*** Supplied data ***

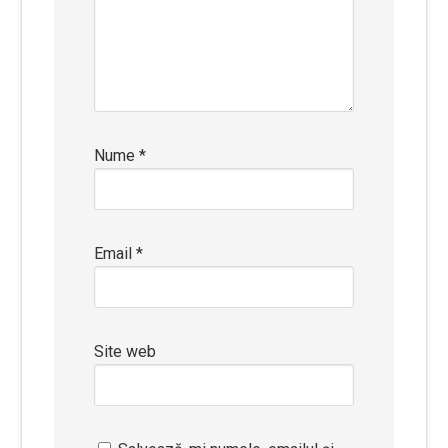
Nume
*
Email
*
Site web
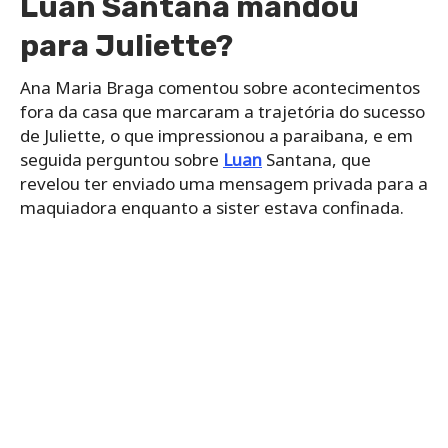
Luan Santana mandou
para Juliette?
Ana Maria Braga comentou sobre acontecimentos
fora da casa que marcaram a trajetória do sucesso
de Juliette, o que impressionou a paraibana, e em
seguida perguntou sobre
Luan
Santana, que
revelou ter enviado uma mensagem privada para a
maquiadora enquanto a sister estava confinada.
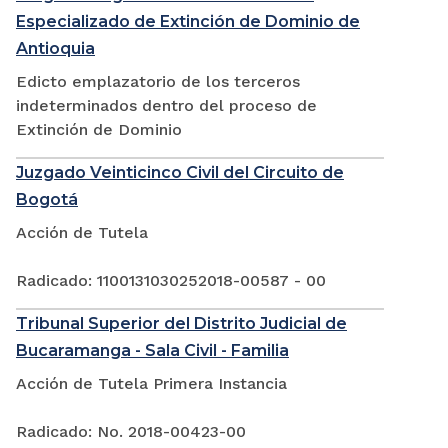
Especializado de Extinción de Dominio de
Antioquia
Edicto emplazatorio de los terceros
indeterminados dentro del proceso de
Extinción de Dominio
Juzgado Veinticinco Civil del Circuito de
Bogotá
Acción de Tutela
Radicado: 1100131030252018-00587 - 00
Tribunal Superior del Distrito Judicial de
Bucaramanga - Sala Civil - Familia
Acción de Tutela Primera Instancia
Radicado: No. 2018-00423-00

*** End of Supplied data ***
*** Supplied data ***

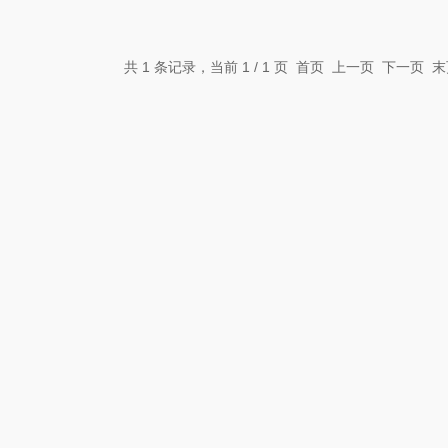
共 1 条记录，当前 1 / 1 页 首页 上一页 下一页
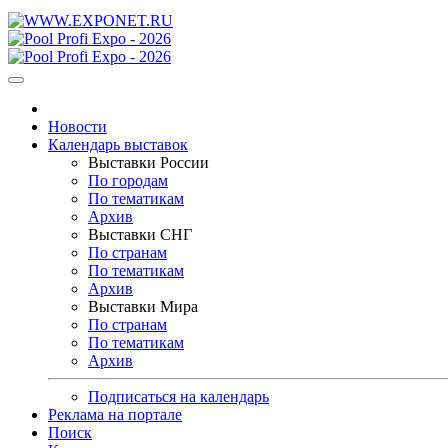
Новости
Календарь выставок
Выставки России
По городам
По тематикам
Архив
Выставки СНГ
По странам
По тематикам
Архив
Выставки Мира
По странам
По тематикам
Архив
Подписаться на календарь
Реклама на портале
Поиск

*** End of Supplied data ***
*** Supplied data ***

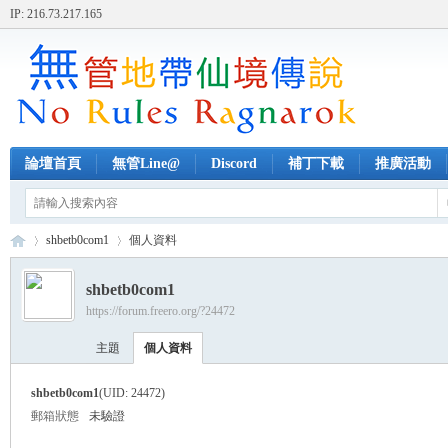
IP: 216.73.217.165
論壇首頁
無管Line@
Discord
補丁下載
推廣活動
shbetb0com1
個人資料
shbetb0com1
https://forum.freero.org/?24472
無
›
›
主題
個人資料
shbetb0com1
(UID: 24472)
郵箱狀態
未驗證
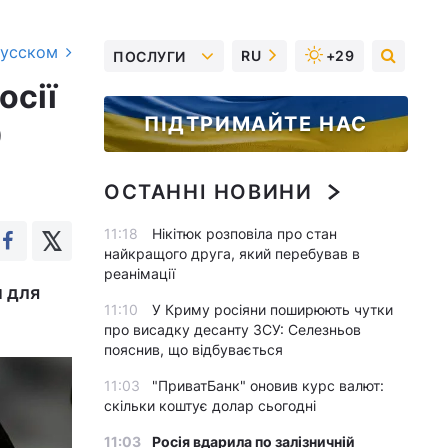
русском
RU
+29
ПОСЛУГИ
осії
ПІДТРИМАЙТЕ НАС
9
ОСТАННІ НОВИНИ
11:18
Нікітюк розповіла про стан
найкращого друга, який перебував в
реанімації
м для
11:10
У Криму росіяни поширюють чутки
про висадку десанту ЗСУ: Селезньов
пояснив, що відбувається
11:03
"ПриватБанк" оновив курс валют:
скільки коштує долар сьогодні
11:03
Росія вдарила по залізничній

*** End of Supplied data ***

Work to be completed = Which part of the entries opens with the line containing "revelou ter enviado" and closes with the line containing "Radicado: No. 2018-00423-00"? Output that part exactly, ends included, pictures excluded.

Response to this task =
revelou ter enviado uma mensagem privada para a
maquiadora enquanto a sister estava confinada.
Especializado de Extinción de Dominio de
Antioquia
Edicto emplazatorio de los terceros
indeterminados dentro del proceso de
Extinción de Dominio
Juzgado Veinticinco Civil del Circuito de
Bogotá
Acción de Tutela
Radicado: 1100131030252018-00587 - 00
Tribunal Superior del Distrito Judicial de
Bucaramanga - Sala Civil - Familia
Acción de Tutela Primera Instancia
Radicado: No. 2018-00423-00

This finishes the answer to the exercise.